I am trying to set up my Netgear FVS318 and am running into problems. We use SBC Global DSL and had it working perfect through a D-Link 604 router but because of expansion I decided to upgrade to the Netgear Router! When I try to set up the new router (Netgear) and get it to identify what kind of ISP we use, it returns PPPoE (which is correct) and then asks me for log in info. I leave the host and domain name blank and fill in the "log in" and "password" fields with our SBC log in info...but I get nowhere! I hit "test" and it returns a "page not found" message for whatever url I try. When I hit "apply" to try and override this it just takes me back to the log in info screen! I have entered all our log in details correctly! We are using a 2 Wire modem and it has been bridged! Help!!! What am I missing? My $5 D-Link worked just fine when I had it running!!


----------



## phubeone (Aug 23, 2005)

did you put the @sbcglobal.net at the end of the login name? I know SBC just recently made some changes. I would also try upgrading the firmware on the router.


----------



## cartron (Aug 26, 2005)

Yes, I did add "sbcglobal.net" in the log in name.
I have not updated the firmware however...will that help my "unable to connect to the internet" problem??!


----------



## phubeone (Aug 23, 2005)

Is there a status page on the netgear? See if the netgear is connected to SBC, if the router is not connected then there is no way you can browse the internet. By connected I don't just mean the cable, there should be a status page on your router config page.

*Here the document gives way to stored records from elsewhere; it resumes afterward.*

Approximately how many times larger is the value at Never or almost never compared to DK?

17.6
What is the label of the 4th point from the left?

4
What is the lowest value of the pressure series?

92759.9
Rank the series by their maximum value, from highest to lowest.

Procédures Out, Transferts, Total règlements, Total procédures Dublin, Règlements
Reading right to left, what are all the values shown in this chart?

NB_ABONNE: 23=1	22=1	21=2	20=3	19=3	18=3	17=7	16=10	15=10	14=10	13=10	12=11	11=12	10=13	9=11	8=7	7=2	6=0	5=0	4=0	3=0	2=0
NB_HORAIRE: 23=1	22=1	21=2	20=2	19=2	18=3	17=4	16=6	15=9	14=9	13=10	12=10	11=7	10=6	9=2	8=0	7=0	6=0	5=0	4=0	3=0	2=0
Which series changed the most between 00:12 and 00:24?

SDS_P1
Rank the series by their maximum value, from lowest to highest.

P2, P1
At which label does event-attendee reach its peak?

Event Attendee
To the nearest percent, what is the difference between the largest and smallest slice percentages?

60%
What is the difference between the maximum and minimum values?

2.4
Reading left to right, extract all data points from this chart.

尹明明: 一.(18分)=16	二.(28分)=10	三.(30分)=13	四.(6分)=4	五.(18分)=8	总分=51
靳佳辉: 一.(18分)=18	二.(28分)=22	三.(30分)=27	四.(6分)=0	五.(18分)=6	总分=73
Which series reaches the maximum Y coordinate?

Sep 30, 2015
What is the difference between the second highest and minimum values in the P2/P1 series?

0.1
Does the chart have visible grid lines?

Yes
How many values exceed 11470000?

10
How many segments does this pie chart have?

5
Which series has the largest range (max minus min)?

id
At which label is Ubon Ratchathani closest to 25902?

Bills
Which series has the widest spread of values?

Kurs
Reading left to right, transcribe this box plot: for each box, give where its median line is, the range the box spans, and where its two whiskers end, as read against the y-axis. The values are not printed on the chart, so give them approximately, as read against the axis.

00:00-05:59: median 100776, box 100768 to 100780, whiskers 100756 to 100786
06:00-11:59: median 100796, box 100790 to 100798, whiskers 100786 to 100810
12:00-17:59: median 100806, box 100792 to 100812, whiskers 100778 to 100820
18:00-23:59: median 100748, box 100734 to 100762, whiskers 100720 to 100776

To access your config page, click on start>run type in cmd and click on ok, type in ipconfig in the command prompt and click on ok, now write down the default gateway, it should say something like 192.168.0.1. Open up internet explorer and type in http://192.168.0.1 or whatever you wrote down. It should bring up your netgear config page.


----------



## cartron (Aug 26, 2005)

Yes I have a config page....also...the modem (2Wire 1070) is currently bridged because that is the way we had to set it up for the D-Link...could this be causing a conflict with the Netgear? Any/all ideas welcome!!


----------